The customer is a mid-size manufacturing company. Their BC consultant warned that
direct G/L posting from a custom extension requires deep integration with their
chart of accounts, posting groups, and VAT setup — which varies per company.
## Decision
The posting routine writes only to custom ledger entries (CTX Lead Entry table).
It does not create G/L entries directly. If G/L impact is needed in the future,
it will be handled via a separate posting group configuration connected to the
standard Sales posting flow — not via direct G/L writes from our extension.
## Alternatives considered
### Option A — Direct G/L posting (Level 2)
Full financial integration. Rejected: requires posting group configuration per
company, VAT handling, reconciliation logic — scope doubles. Can be added in v3
if the customer requests it with full UAT.
### Option B — Custom ledger entries only, no G/L (chosen)
Simpler, faster to deliver, lower risk. Financial reporting via custom reports
reading CTX Lead Entry. G/L impact tracked externally by the customer's accountant.
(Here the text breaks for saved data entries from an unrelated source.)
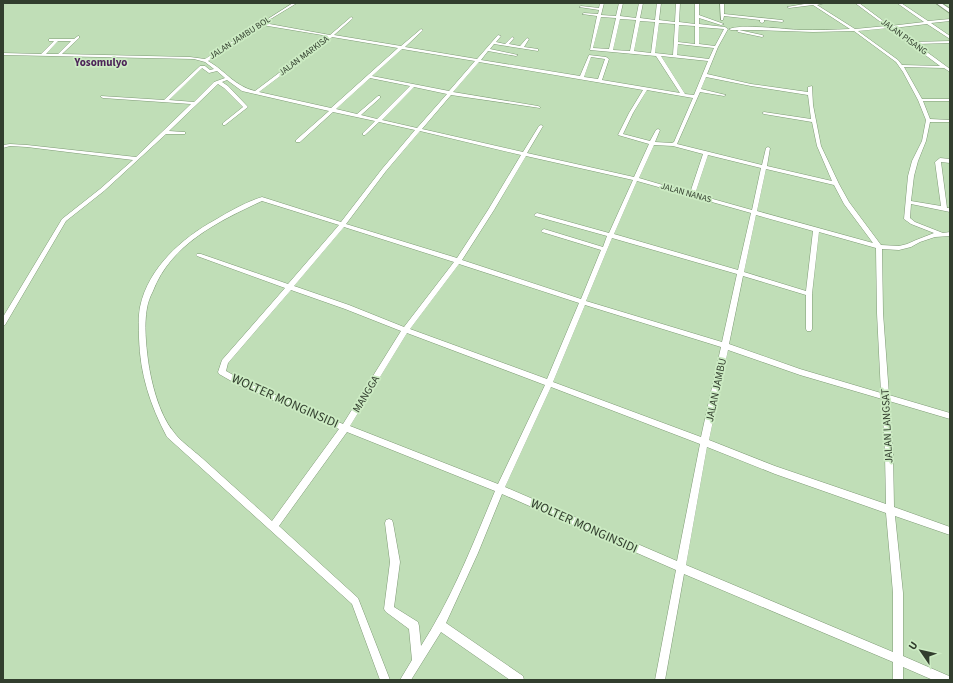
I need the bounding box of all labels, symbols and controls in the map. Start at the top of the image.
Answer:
street label: JALAN JAMBU BOL [207,13,274,63]
street label: JALAN PISANG [878,16,930,58]
street label: JALAN MARKISA [276,33,332,79]
district label: Yosomulyo [74,55,127,70]
street label: JALAN NANAS [659,180,713,207]
street label: JALAN JAMBU [702,357,730,423]
street label: WOLTER MONGINSIDI [229,369,341,433]
street label: MANGGA [349,373,383,415]
street label: JALAN LANGSAT [878,388,896,463]
street label: WOLTER MONGINSIDI [528,494,640,558]
north arrow [901,631,941,671]
text: U [905,638,921,653]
### Option C — No ledger entries at all, just status fields on the lead
Minimal. Rejected: loses audit trail. Customer explicitly required a full entry
history for regulatory purposes.
## Consequences
**Positive:**
- Posting routine is isolated from G/L complexity
- No posting group configuration required at go-live
- Lower risk of financial data corruption
**Negative / tradeoffs:**
- CTX Lead Entry is not reconcilable with G/L automatically
- Future G/L integration (if requested) requires a new posting routine — not additive
**Neutral / notes:**
- CTX Lead Entry table must expose an API page for DELFOS integration
(see extension-manifest skill for DELFOS consumption)
## Related
- ADR-001: Event subscriber approach
- ADR-003: Test coverage requirements
Example 3 — Superseded ADR
# ADR-003 — Store API credentials in setup table field
**Date:** 2026-02-01
**Status:** Superseded by ADR-007
**Deciders:** Javier
**Extension:** CTX Lead Tracking v1
---
## Context
The extension integrates with an external CRM via REST API requiring an API key.
In v1, the key was stored in a Text[250] field on the setup table for simplicity.
## Decision
Store the API key in a Text[250] field on CTX Setup, encrypted at rest by BC.
## Consequences
**Negative (discovered post-implementation):**
- BC does not encrypt table fields at rest in all environments
- AppSource validation flagged this as a security issue during submission review
- Plain text credentials visible to any user with read access to the setup table
## Related
- ADR-007: Migrate API credentials to IsolatedStorage (supersedes this)
Tips for writing good ADRs
Write the Context first. If you cannot explain the context clearly, the decision probably is not ready to be made yet.
State the decision in one sentence. If it takes a paragraph, it's two decisions.
Include rejected alternatives. The alternatives are often more valuable than the decision itself — they explain the boundaries of the solution space.
Be honest about tradeoffs. An ADR that has no negative consequences is not trustworthy. Every non-trivial decision has a cost.
Keep them short. A 500-line ADR will not be read. A 50-line ADR will.
Update the status. A superseded ADR with status Accepted is actively misleading. Update it.